The government’s ‘worst-case scenario’ planning for Brexit border disruption and food shortages next year is now set to become reality, food industry leaders warnedThe Grocer this week.

Government officials and food industry representatives met on Tuesday to discuss the issue, with Dan McCartney, Defra’s head of food security and resilience, telling industry figures to “expect 40 per cent flow rates”, one attendee told The Grocer. On Thursday, a group gathered again to discuss the “medium-term risk to UK border flows”, said another.

“[Defra] wanted to run it past industry to see whether we agreed that’s a reasonable worst-case scenario,” one industry source told the publication. “A lot of us are looking at it and thinking, that’s just what’s going to happen.”

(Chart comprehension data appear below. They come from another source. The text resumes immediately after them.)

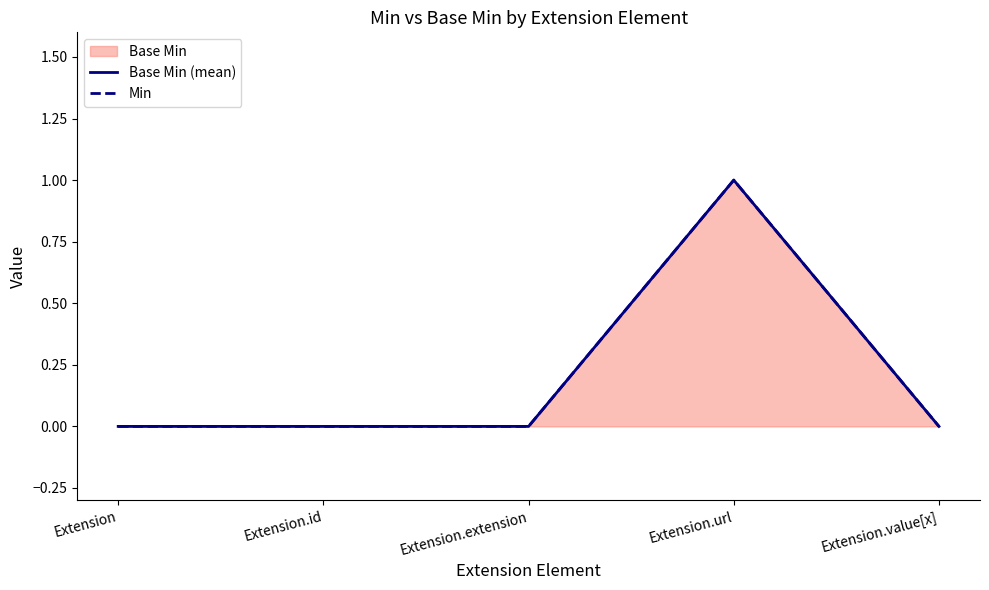

The value of Base Min (mean) at Extension.extension is -1. True or false?

False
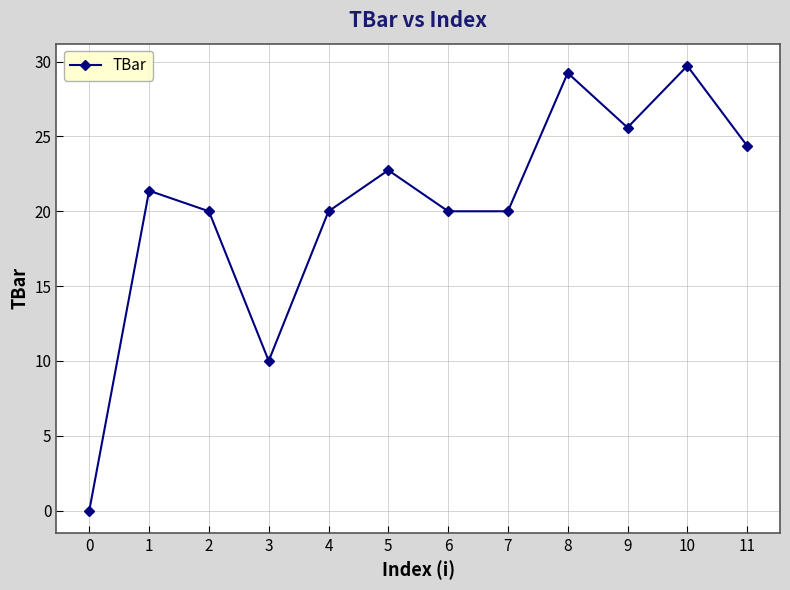

What is the approximate value at 5?

22.7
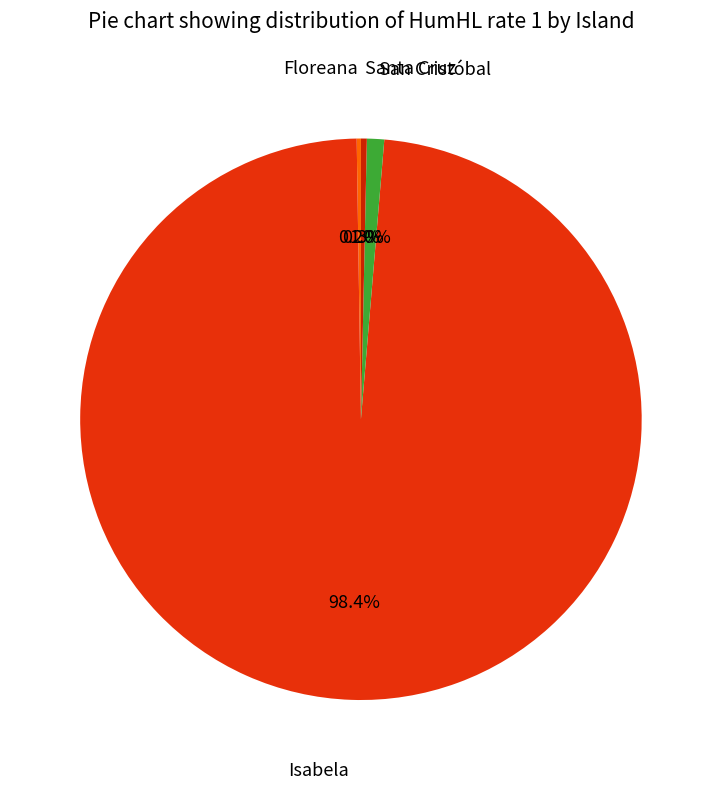

What is the majority slice?

Isabela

The government’s ‘worst-case scenario’ predicted 40-70 per cent of trucks travelling to the EU may not be ready for new border controls, resulting in queues of up to 7,000 trucks on motorways across Kent.

Since the EU supplies the UK with 26 per cent of its total food and around 70-80 per cent of its fresh fruit and vegetables, the disruption could leave a significant shortfall in the nation's food supplies.

Around 70 per cent of tomatoes, 99 per cent of spinach, 71 per cent of cucumbers and 74 per cent of pears come from Europe, according to Defra figures.

While the UK intends to delay implementing full border controls until July next year, Europeans have said they will enforce all checks from 1 January. The Cabinet Office said this could not only restrict exports but delay European trucks from returning to Europe to pick up new consignments, thereby disrupting both imports and exports “to a similar extent”.

“I can’t see any other possibility than food shortages,” said one industry executive told The Grocer, echoing Tesco’s chairman John Allan last month who warned there could be fresh food shortages for up to “a few months”.

A Defra spokesman told The Grocer the government is supporting the food industry in its “preparations for a range of scenarios” and will continue to work closely with it “to ensure people across the country have the food and supplies they need”.

This week the Department for Education advised schools to purchase long-life products as part of preparations for “possible changes to their food supply chain from 1 January 2021”.